### [Exercise brief]
If a record contains a picture, leave the picture out and reproduce everything else exactly.

### [Entries supplied]
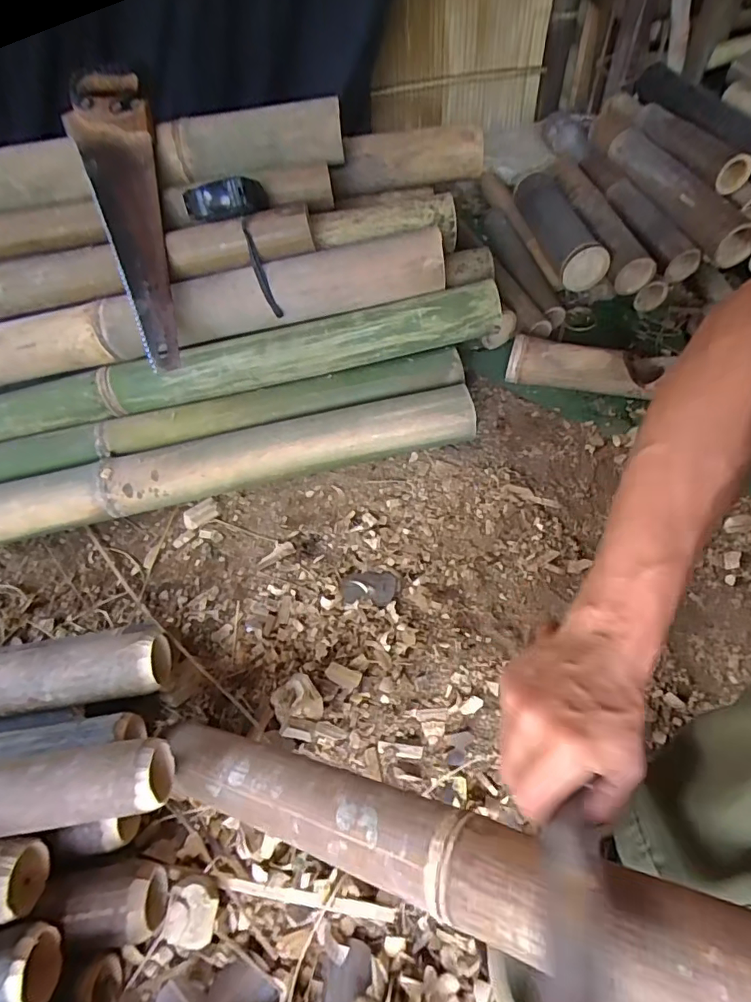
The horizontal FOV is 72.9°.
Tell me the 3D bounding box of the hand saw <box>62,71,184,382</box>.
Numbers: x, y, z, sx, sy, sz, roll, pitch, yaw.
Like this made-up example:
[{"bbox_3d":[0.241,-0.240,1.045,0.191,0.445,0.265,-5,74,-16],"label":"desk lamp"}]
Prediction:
[{"bbox_3d":[-0.313,-0.370,0.650,0.101,0.029,0.452,-16,79,-6],"label":"hand saw"}]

### [Output of the task]
The horizontal FOV is 72.9°.
Tell me the 3D bounding box of the hand saw <box>62,71,184,382</box>.
Numbers: x, y, z, sx, sy, sz, roll, pitch, yaw.
Like this made-up example:
[{"bbox_3d":[0.241,-0.240,1.045,0.191,0.445,0.265,-5,74,-16],"label":"desk lamp"}]
Prediction:
[{"bbox_3d":[-0.313,-0.370,0.650,0.101,0.029,0.452,-16,79,-6],"label":"hand saw"}]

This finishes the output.